SUNDAY SCHOOL LESSONS
You can rise above wallowing in emotional mud puddles by applying a variety of life tools that keep you clear-minded and in view of the solution.
Whenever a woman got into a snit and reviewed events repeatedly, her son said, “Mother, don’t wallow!”
Have you ever been a “Wallow Flower?” No, not a wallflower, but a “Wallow Flower?” who has wallowed in emotional mud unable to step forward?
If so, for sure you are not alone.
Many Wallow-Flowers believe that if they spend time going over and over something SOMEHOW this repetitive action will erase it or make it right.
What really happens is they marinade in the mud.
They then spin their wheels and splatter their windshield mucking up the clarity necessary to create a solution.
The six-second rule suggests in waiting six seconds to respond to events, we give our rational brain time to process sensory information. 1
Will your choice be to react negatively in a knee-jerk fashion (Open mouth, insert foot?) and/or wallow in an emotional funk? Or, will you respond with a thoughtful assessment of the situation?
Within those six seconds, we are looking for ways to stop negative emotional reactions.
Some people have friends and family who will stop the emoting, like the woman’s son, by reminding them– don’t wallow –which wakes us from our slide into negativity.
Others consciously choose to take a pause and then seek distance away from the situation. Gaining distance can be about becoming engaged in doing something else, going outside for air, or taking a walk.
The Prodigal Son, after squandering his inheritance, facing famine, and starving, realized that he did not have to live like this.
“And when he came to himself, he said, How many hired servants of my father’s have bread enough and to spare, and I perish with hunger! I will arise and go to my father,” Luke 15: 17-18, KJV.
The best action of course is to go to God first.
One gal repeats the serenity prayer until she’s able to see things clearly. Others, simply lift their eyes and say, God, help me! Still, others get quiet, ask God for help and listen.
The phrase “he came to himself” could describe how it is when we, come to, restore clear thinking and escape the wallowing, being hijacked by our emotions.
After we come to ourselves– that is in this case, see things clearly- we can apply W.O.W. for future times.
Worth – What is worthwhile here? On a scale of 1-10, how important is this? What value does it have?

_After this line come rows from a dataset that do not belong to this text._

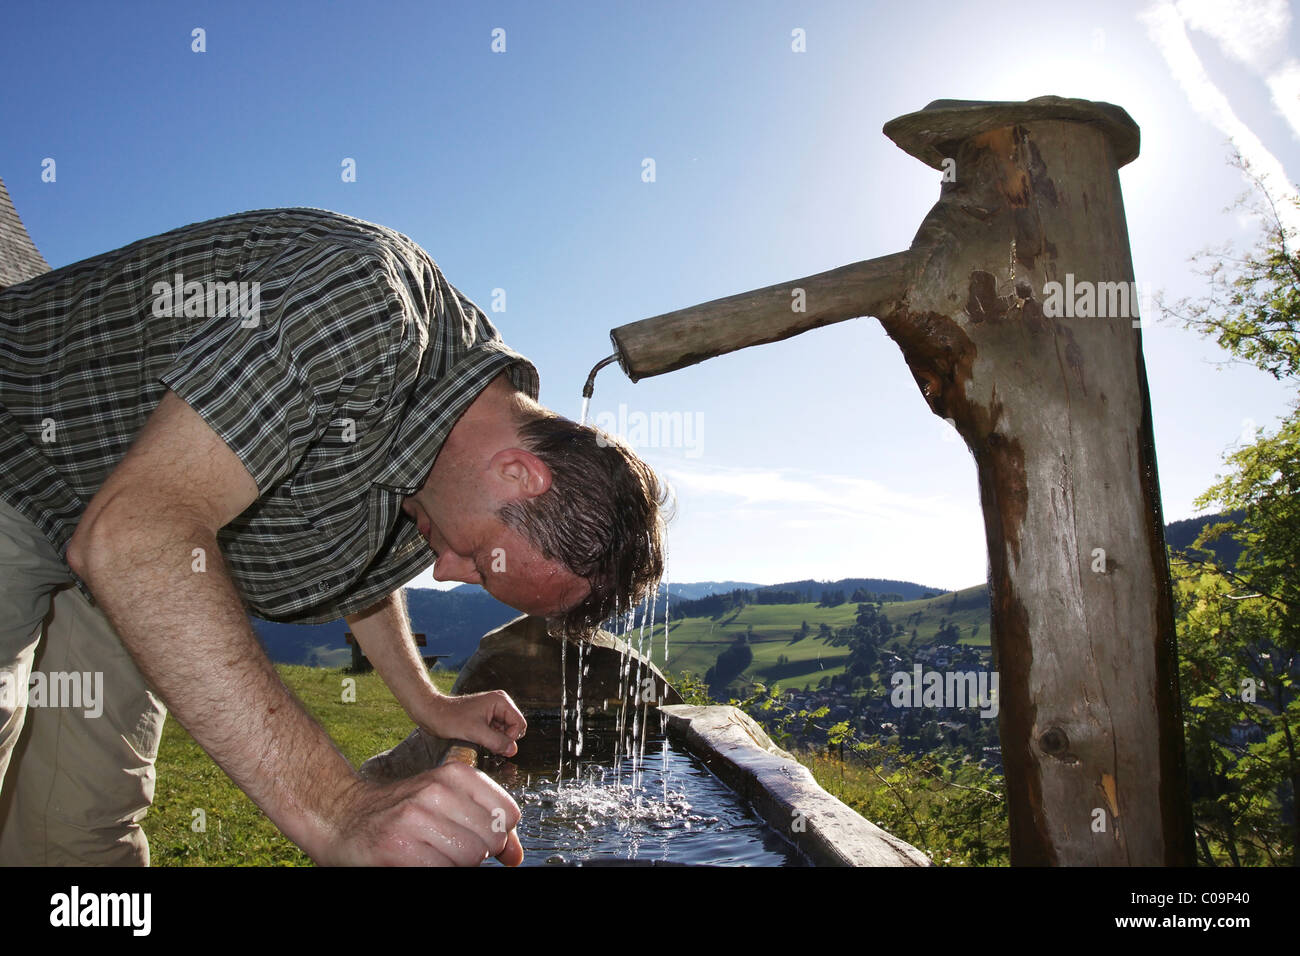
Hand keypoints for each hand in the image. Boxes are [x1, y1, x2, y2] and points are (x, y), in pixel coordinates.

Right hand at [319, 762, 523, 865]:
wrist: (343, 816)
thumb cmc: (400, 811)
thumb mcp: (446, 802)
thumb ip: (485, 824)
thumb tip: (515, 856)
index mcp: (454, 774)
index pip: (508, 813)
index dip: (498, 834)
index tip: (477, 836)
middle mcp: (437, 791)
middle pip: (492, 838)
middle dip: (479, 852)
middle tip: (451, 847)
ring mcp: (416, 818)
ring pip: (471, 857)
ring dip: (457, 864)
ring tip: (433, 853)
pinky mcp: (399, 847)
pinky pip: (444, 870)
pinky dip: (438, 870)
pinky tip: (420, 860)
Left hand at [421, 690, 526, 756]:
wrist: (433, 713)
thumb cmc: (450, 718)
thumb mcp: (475, 732)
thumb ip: (496, 742)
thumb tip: (513, 750)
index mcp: (501, 701)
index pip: (519, 724)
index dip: (510, 738)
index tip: (496, 745)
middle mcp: (500, 703)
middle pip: (515, 728)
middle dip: (504, 739)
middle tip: (487, 743)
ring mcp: (493, 710)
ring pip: (506, 732)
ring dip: (496, 740)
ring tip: (480, 739)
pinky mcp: (487, 717)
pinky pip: (497, 732)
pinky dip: (491, 739)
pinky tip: (478, 739)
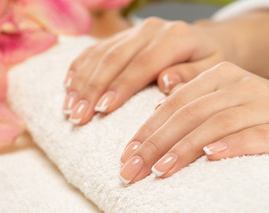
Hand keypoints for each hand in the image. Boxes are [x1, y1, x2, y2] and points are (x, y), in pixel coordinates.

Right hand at [63, 17, 233, 124]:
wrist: (205, 42)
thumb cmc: (209, 62)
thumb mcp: (212, 70)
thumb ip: (190, 76)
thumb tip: (165, 82)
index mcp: (175, 37)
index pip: (142, 64)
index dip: (120, 87)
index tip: (101, 110)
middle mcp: (150, 30)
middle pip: (114, 59)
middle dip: (92, 89)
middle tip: (77, 116)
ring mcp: (133, 31)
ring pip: (100, 54)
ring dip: (81, 82)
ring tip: (69, 108)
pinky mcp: (122, 36)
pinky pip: (95, 49)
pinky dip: (79, 67)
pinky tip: (68, 85)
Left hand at [119, 62, 268, 184]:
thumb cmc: (242, 115)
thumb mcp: (214, 104)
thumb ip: (189, 104)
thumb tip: (155, 109)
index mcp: (217, 76)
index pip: (173, 104)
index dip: (147, 130)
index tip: (127, 155)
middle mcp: (238, 84)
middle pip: (188, 114)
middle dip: (155, 145)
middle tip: (132, 171)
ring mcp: (261, 103)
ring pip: (214, 124)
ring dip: (184, 149)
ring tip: (160, 171)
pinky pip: (254, 134)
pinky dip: (231, 145)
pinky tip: (210, 157)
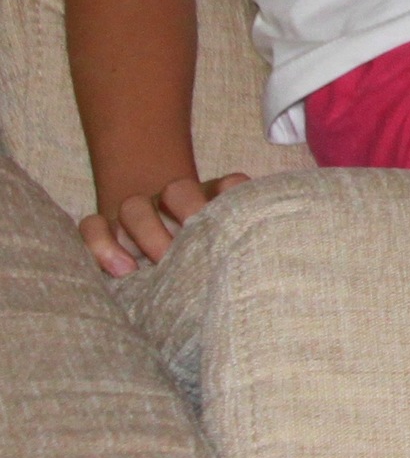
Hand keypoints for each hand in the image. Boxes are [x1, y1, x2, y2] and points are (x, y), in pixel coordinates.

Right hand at [79, 172, 247, 276]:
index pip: (226, 186)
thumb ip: (240, 228)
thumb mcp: (221, 237)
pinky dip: (101, 245)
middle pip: (178, 190)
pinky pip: (91, 227)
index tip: (236, 221)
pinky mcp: (103, 227)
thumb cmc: (198, 247)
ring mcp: (136, 210)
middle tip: (194, 248)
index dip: (232, 195)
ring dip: (146, 233)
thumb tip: (270, 234)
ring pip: (134, 207)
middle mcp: (171, 198)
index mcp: (209, 197)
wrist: (153, 233)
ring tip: (156, 265)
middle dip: (187, 214)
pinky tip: (120, 271)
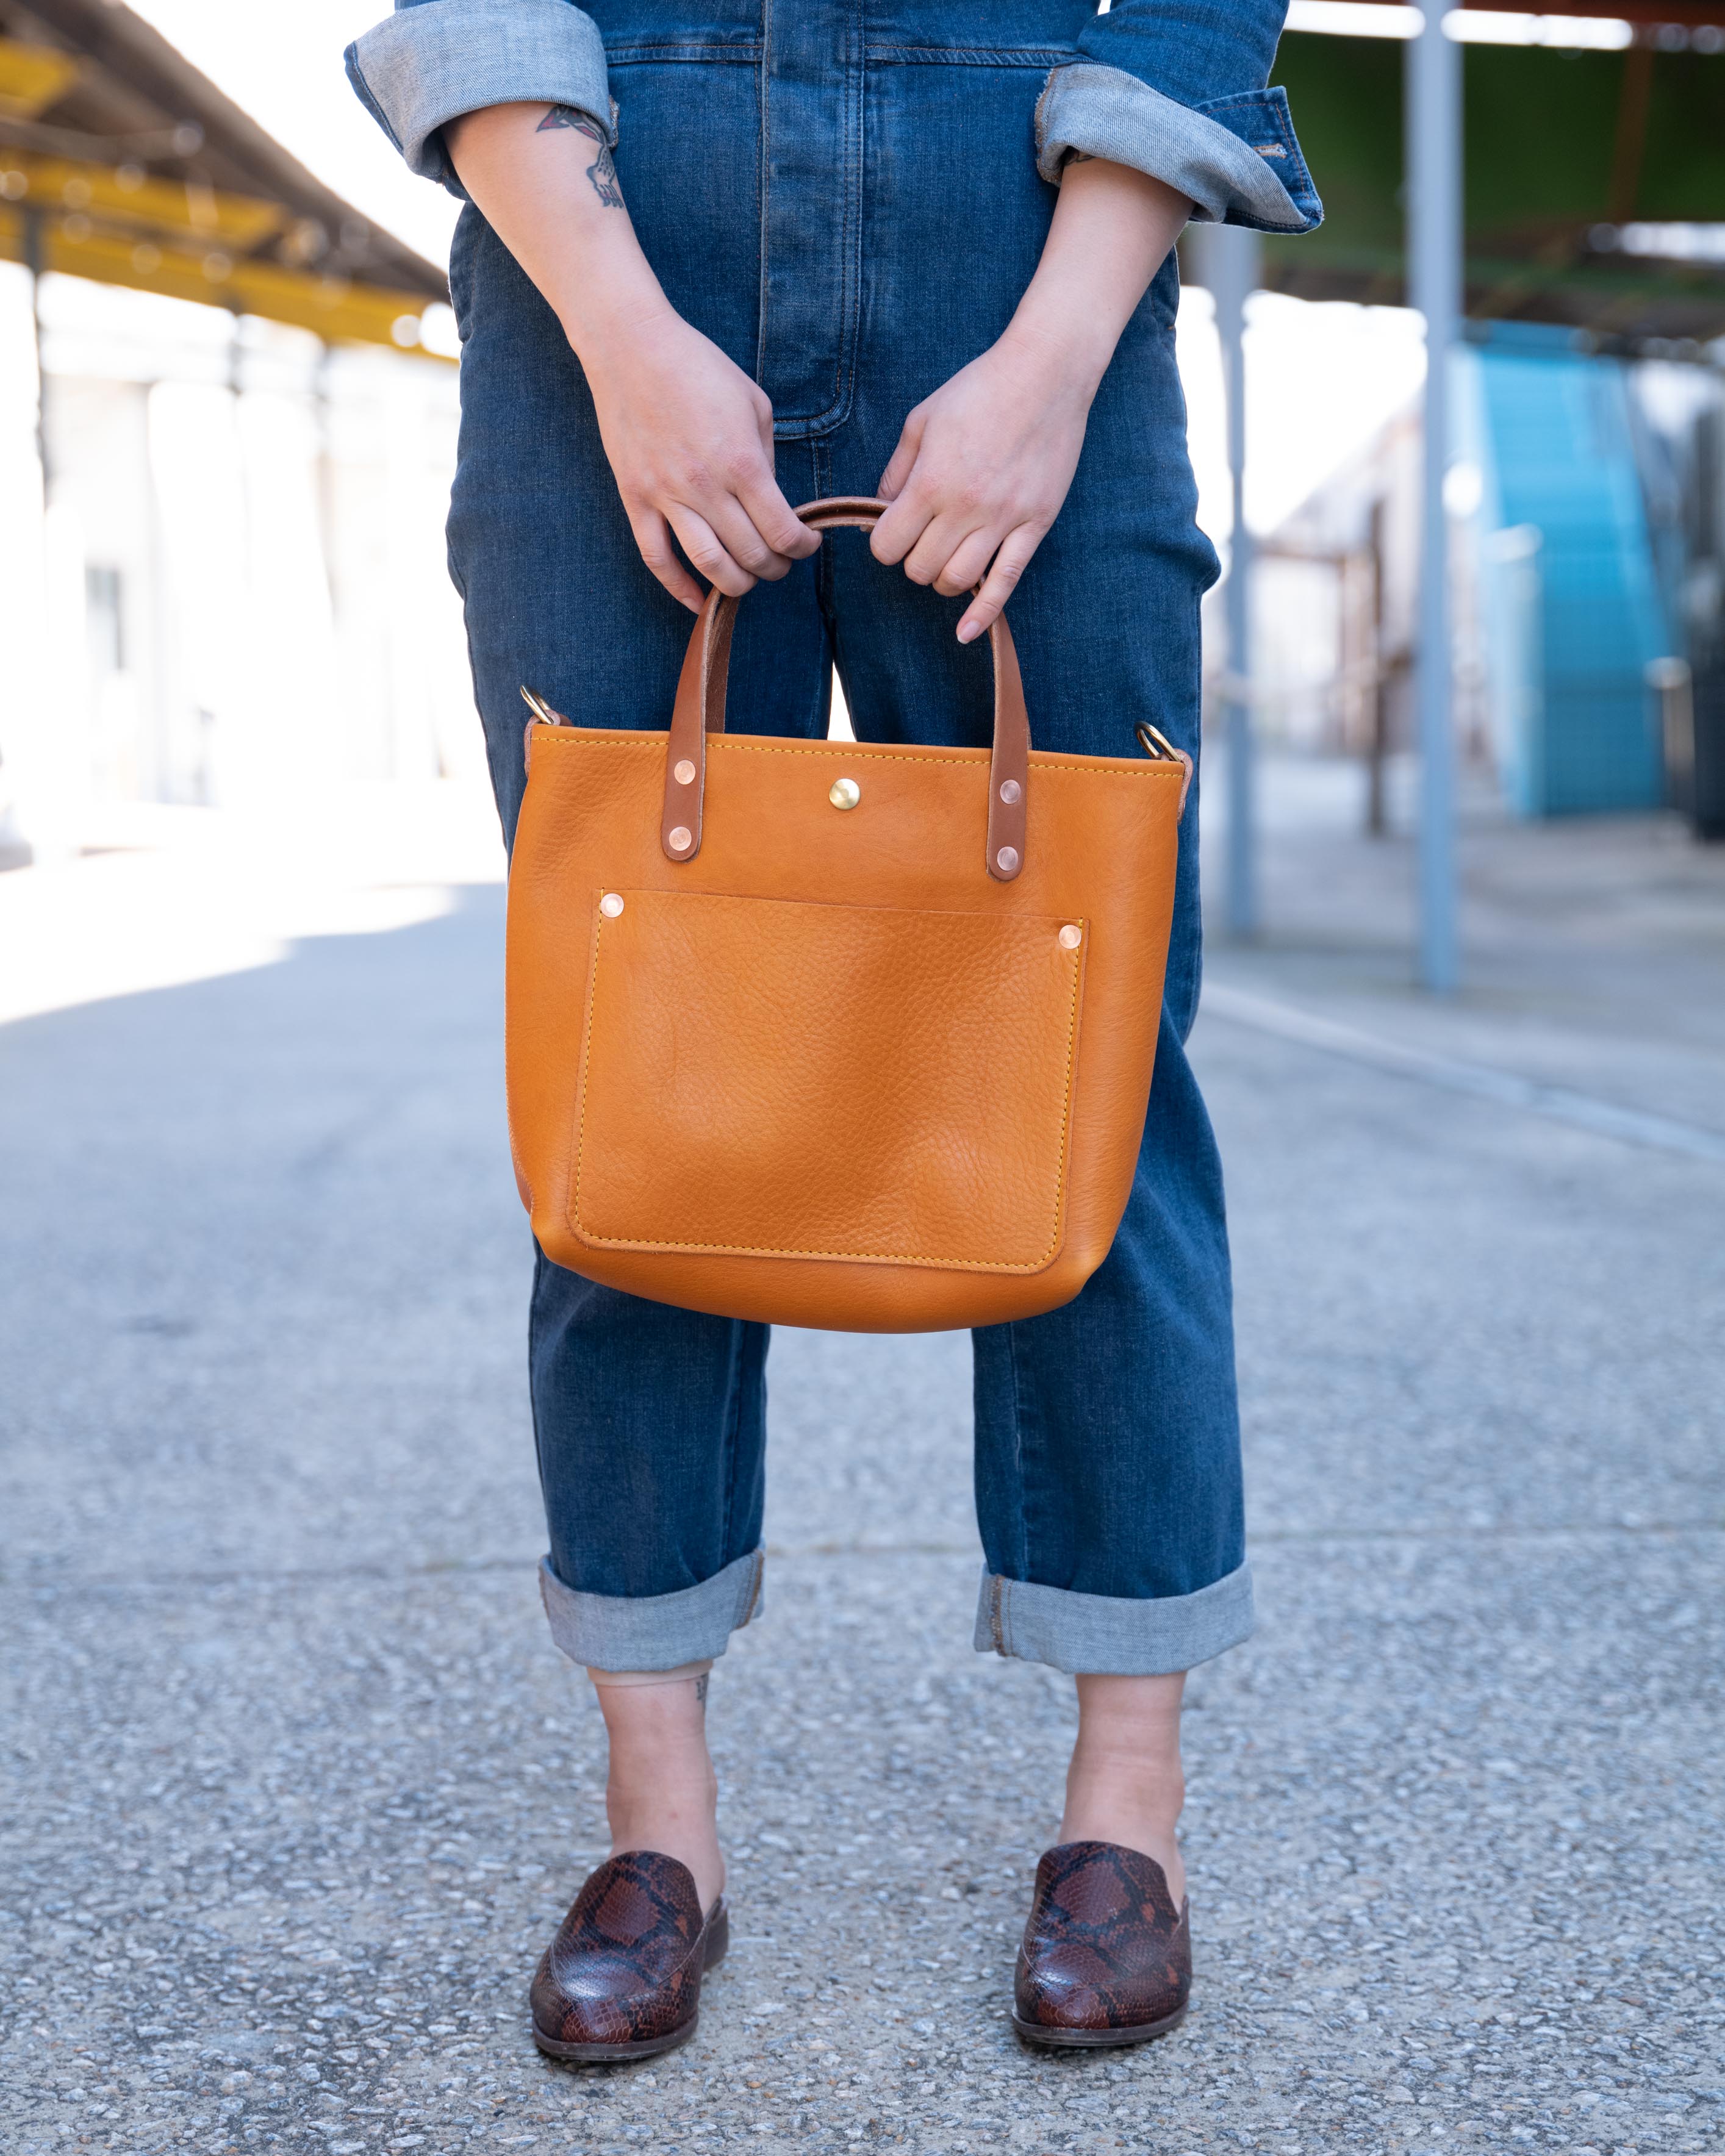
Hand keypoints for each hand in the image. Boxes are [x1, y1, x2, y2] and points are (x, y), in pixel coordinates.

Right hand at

What is at stake?
Opportunity – What opportunity is there for growth? For not recreating the same mistake? For choosing virtue versus vice? Which choice will serve the situation most positively and beneficially?
Wisdom – Is there a previously learned lesson to apply here? What lesson can be learned from this now that will help us later?
May you turn wallowing into W.O.W.
Let us rise above our emotional mud as we gain clarity of mind, the compassion of the heart, find “home” again and stay straight with God.
1 Joshua Freedman, Six Seconds Network, Accessed August 6, 2022.